First, a system of regional councils for psychiatric house staff training should be established, based in regional health authorities. Discussions on how to establish and manage these councils and related issues are beyond the scope of this article.
Second, the available number of psychiatric house staff positions should be distributed among these regional councils on a proportional population basis.
Third, these regional councils should decide how available training slots should be distributed within the region, based on input from all stakeholders in the region, including academic departments, professional societies, and consumer groups. Steps should be taken to see that the proper variety of psychiatrists are trained in regionally appropriate sites based on quality and location and that local training plans also take into account psychiatric graduates' in-migration from and out-migration to other regions.

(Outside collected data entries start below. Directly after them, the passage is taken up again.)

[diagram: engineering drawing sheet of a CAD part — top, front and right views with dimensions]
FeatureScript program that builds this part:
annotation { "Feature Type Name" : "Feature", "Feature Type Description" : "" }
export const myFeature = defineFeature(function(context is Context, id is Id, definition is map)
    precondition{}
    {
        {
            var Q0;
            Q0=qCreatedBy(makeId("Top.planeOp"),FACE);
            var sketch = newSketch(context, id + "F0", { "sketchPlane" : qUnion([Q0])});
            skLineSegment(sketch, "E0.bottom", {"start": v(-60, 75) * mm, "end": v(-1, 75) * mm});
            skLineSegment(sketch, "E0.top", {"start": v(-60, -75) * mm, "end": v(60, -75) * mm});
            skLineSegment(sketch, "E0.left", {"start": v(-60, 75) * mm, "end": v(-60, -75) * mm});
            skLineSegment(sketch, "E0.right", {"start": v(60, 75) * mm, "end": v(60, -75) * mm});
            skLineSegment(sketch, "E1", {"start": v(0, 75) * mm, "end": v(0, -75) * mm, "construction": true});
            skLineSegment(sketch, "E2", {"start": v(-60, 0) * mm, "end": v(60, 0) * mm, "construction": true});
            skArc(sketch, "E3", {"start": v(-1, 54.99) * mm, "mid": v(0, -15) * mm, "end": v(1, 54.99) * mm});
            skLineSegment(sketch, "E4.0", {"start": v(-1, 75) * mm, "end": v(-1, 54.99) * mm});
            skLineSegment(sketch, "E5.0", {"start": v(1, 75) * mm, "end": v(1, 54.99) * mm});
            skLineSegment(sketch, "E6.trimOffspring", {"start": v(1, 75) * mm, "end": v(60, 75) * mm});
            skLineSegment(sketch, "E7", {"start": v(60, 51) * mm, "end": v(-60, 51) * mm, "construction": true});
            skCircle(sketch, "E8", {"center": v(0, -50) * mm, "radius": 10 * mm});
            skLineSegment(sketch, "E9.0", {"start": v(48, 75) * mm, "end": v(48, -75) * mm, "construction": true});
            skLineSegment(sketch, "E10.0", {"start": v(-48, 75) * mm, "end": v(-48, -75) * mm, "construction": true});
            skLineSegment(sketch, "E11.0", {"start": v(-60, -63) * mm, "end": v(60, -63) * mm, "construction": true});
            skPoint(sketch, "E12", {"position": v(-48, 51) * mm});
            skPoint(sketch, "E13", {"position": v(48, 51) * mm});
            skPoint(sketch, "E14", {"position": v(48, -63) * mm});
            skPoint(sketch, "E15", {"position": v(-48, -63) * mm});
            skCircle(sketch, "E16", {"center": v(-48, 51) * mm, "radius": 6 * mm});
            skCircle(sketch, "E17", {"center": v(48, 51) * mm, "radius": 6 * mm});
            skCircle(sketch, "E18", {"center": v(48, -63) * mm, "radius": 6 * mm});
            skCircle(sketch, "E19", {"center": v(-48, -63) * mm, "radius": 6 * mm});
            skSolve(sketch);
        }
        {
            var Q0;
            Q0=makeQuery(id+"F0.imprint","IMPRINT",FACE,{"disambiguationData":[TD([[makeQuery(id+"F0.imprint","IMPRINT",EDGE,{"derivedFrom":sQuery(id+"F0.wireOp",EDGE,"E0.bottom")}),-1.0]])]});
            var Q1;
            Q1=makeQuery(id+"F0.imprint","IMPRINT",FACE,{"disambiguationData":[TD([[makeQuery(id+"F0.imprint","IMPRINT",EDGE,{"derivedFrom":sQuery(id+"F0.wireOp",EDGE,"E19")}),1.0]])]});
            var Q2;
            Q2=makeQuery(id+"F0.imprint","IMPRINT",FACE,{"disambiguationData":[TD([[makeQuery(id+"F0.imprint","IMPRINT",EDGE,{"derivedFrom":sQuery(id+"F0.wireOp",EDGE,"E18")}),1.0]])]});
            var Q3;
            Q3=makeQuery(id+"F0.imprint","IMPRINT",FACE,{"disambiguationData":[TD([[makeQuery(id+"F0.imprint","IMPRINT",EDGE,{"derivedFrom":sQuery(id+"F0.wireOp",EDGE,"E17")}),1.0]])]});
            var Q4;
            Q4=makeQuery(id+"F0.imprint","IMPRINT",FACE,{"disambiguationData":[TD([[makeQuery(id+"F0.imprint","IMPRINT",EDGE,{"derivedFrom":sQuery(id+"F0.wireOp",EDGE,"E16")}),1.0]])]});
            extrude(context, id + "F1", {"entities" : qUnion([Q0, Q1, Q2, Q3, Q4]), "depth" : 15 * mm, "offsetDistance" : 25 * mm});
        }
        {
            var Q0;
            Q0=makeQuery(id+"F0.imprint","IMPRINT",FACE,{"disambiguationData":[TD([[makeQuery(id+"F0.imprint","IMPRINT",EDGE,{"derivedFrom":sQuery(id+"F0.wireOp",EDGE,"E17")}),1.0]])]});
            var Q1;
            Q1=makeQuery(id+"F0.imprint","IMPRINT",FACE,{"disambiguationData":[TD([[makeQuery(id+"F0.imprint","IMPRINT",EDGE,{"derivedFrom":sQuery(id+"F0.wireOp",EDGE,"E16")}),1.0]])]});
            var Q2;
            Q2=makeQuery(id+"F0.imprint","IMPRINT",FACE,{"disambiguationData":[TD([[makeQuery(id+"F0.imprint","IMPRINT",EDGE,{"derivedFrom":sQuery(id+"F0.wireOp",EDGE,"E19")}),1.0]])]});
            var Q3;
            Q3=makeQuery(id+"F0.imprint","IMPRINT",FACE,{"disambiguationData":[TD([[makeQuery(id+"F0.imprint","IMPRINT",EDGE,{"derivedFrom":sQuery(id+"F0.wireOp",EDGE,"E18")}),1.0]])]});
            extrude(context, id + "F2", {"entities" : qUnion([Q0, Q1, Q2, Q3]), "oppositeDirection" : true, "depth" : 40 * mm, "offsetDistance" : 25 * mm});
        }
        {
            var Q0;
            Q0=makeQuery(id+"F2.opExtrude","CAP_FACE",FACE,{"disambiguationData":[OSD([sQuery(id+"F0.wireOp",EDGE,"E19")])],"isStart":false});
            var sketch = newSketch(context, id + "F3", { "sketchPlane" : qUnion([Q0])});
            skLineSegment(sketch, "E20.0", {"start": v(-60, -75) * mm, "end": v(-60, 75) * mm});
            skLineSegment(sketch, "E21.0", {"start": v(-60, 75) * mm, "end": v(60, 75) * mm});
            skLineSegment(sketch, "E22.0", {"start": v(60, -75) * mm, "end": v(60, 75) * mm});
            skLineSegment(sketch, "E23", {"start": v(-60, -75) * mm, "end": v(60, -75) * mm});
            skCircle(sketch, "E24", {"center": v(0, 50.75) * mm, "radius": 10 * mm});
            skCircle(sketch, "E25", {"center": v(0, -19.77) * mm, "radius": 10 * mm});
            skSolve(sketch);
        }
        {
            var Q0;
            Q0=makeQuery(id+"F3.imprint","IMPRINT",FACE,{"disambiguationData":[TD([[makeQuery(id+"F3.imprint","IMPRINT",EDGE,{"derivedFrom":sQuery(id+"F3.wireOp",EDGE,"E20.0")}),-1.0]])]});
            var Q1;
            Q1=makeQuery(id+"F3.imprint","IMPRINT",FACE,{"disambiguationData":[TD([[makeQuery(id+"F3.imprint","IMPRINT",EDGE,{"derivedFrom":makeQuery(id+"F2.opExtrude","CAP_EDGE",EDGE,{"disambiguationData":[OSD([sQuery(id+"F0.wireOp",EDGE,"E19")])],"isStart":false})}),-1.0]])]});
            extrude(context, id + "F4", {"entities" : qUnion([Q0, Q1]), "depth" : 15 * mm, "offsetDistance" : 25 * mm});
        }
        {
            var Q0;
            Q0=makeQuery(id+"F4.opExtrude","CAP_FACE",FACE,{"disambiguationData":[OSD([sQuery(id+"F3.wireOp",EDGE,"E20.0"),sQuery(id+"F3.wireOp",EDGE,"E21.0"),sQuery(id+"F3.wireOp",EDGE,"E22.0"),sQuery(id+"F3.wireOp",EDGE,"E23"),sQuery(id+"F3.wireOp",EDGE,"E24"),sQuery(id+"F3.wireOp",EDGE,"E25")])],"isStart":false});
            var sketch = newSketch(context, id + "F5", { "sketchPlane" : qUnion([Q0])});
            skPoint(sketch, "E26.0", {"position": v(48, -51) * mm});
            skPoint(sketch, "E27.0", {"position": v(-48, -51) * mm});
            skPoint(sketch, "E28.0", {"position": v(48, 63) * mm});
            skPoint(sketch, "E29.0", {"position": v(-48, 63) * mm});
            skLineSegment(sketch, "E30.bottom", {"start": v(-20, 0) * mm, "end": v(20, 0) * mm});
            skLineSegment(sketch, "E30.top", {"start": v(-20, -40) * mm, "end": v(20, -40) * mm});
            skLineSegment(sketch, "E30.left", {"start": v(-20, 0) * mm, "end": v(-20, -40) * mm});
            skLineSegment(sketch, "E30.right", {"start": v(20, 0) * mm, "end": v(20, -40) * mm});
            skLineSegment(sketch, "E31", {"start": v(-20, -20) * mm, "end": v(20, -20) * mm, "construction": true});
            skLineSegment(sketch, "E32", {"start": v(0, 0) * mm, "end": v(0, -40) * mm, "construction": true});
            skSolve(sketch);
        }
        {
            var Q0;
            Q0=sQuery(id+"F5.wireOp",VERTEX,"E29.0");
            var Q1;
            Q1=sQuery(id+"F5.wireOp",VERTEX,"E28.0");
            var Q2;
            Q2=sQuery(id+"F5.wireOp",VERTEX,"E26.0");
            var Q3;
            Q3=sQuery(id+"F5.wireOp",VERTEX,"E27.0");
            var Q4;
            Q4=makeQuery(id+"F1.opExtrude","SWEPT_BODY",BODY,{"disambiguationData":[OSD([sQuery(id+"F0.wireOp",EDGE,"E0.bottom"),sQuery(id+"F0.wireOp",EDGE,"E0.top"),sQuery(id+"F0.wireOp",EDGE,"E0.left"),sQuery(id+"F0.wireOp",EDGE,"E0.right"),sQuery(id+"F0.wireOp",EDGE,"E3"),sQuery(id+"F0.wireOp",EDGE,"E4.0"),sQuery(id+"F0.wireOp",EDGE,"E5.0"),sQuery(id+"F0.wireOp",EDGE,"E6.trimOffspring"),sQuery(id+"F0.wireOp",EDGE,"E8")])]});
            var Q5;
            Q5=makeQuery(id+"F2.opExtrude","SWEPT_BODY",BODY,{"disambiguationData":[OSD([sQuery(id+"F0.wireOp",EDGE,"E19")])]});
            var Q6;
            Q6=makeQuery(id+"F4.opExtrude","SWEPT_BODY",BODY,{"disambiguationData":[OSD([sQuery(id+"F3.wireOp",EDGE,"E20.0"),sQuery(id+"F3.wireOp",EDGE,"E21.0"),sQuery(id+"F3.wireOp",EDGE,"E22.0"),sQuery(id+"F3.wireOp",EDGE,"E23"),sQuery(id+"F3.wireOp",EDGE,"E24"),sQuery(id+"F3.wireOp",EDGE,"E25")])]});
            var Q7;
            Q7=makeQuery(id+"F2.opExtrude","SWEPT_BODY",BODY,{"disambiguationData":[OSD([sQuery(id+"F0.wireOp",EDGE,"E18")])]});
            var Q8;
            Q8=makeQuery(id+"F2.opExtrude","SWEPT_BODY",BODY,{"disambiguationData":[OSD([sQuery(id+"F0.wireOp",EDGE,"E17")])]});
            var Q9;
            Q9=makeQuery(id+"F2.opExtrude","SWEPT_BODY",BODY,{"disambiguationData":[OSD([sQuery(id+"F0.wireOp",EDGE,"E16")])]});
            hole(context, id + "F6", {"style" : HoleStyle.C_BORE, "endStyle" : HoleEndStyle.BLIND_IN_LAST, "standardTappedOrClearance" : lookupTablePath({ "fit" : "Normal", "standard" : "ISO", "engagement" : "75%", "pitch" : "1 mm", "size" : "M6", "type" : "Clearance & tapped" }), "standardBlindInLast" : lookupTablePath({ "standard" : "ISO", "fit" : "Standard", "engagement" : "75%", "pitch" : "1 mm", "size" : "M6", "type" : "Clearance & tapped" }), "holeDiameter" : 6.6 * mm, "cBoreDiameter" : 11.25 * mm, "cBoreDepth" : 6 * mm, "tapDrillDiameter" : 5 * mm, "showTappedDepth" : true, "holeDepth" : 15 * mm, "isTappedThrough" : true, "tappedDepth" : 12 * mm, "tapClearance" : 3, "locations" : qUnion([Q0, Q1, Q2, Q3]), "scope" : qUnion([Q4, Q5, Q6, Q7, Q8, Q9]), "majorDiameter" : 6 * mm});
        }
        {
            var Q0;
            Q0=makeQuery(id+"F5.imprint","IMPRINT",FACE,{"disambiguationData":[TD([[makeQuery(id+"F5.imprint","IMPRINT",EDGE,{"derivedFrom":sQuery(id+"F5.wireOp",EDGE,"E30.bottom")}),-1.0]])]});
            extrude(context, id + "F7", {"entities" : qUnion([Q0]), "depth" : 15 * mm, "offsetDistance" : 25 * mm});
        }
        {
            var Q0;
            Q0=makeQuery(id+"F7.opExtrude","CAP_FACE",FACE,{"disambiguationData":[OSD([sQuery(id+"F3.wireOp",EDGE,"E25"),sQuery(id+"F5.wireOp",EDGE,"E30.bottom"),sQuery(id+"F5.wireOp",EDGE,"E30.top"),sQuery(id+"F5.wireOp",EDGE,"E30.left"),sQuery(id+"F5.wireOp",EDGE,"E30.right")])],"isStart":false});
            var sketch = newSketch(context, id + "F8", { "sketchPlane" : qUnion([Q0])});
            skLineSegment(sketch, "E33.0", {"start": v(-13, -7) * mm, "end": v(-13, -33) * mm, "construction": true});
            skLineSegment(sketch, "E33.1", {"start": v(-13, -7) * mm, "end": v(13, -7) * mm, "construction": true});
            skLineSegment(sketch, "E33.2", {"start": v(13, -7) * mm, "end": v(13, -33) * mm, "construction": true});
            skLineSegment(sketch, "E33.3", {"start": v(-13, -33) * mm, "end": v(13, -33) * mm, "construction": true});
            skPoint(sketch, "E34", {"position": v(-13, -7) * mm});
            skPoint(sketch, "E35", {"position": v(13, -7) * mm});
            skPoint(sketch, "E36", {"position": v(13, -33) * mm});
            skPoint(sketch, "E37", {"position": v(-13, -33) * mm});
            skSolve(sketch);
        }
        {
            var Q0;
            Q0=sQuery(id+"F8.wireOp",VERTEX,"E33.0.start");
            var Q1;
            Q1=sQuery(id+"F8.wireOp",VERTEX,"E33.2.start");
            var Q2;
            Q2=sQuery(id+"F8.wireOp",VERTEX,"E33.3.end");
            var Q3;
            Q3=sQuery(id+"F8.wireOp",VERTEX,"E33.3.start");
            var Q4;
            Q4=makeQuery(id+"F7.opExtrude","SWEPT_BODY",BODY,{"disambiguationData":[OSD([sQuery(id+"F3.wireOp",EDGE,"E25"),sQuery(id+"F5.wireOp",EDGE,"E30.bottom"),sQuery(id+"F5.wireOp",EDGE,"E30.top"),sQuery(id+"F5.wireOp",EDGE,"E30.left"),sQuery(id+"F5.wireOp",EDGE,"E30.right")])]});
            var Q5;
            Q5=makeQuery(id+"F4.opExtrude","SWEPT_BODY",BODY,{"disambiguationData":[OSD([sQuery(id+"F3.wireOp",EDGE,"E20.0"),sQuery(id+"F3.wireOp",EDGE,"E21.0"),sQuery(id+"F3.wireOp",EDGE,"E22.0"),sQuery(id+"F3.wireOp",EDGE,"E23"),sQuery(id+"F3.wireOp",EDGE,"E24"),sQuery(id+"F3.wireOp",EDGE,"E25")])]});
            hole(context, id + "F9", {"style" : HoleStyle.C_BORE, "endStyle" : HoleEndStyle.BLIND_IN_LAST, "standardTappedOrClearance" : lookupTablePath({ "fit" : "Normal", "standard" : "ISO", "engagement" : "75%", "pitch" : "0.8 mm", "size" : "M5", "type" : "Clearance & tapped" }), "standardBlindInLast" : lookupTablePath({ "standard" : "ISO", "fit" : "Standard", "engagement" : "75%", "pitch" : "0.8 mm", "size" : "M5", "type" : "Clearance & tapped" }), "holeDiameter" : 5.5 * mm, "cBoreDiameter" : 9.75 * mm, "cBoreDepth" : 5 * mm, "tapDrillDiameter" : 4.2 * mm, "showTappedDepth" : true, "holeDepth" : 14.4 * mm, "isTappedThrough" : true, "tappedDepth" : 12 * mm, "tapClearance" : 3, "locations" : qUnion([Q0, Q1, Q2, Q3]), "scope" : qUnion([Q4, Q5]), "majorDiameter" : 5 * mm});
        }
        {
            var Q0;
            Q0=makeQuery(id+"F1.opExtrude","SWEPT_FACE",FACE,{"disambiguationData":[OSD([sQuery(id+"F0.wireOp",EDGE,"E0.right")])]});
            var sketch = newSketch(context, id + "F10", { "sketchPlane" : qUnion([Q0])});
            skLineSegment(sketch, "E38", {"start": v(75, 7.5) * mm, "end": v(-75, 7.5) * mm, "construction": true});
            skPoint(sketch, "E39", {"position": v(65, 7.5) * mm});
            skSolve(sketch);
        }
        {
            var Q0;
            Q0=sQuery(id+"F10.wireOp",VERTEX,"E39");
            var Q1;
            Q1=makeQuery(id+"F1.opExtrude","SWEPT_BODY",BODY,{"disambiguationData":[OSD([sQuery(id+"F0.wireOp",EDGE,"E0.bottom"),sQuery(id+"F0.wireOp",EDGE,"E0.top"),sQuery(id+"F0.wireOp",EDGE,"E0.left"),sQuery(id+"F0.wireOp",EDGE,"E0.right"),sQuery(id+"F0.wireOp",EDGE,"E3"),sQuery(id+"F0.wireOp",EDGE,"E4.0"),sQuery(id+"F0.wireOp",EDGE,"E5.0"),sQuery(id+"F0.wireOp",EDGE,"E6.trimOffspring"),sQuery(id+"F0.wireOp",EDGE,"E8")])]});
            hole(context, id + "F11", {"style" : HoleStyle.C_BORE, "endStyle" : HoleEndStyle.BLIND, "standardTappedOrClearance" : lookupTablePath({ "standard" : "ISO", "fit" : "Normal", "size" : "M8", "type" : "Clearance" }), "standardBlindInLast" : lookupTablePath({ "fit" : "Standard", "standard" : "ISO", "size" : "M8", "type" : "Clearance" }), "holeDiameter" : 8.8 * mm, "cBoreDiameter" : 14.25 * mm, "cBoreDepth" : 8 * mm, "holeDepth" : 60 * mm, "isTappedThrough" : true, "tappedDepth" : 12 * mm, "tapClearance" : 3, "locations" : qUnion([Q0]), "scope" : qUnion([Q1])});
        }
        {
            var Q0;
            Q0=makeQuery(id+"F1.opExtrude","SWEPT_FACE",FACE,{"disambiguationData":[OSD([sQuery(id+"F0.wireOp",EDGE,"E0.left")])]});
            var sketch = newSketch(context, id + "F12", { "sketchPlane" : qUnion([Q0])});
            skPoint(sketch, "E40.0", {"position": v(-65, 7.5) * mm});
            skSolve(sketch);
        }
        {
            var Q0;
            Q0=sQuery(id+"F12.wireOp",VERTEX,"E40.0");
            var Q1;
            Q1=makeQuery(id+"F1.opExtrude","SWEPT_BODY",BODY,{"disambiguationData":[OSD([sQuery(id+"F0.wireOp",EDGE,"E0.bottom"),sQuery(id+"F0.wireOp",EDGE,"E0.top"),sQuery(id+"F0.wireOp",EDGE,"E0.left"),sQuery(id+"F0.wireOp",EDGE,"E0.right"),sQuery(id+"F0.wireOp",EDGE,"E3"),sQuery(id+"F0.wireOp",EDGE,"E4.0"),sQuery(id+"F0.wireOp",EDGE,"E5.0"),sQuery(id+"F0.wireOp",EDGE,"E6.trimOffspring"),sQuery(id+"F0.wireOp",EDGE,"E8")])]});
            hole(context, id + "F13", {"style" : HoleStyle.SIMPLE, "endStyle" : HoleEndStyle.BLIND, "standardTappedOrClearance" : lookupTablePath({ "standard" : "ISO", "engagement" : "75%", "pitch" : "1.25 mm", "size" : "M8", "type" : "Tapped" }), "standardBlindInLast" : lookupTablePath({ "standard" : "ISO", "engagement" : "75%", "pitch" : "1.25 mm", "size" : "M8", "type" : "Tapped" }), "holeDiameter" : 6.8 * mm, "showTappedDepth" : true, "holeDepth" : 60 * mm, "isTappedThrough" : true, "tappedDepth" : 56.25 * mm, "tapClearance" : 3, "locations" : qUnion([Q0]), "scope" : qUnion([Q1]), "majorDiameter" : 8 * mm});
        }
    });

Fourth, reductions in program size, if necessary, should begin with voluntary reductions and encouragement for the merging and combining of programs, and through natural attrition based on results of the match.
Fifth, in the event that house staff numbers are limited to a fixed number based on American medical graduates plus a set percentage of IMGs, American and IMG applicants should all participate "head to head" in appropriate matching programs.
Sixth, and finally, funding should be attached to the training positions from a national or regional postgraduate medical education funding mechanism so that 1) psychiatric training does not suffer in local resource battles relative to other medical specialty training and 2) residency training does not have to continue to be as heavily financially dependent on service systems as is now the case.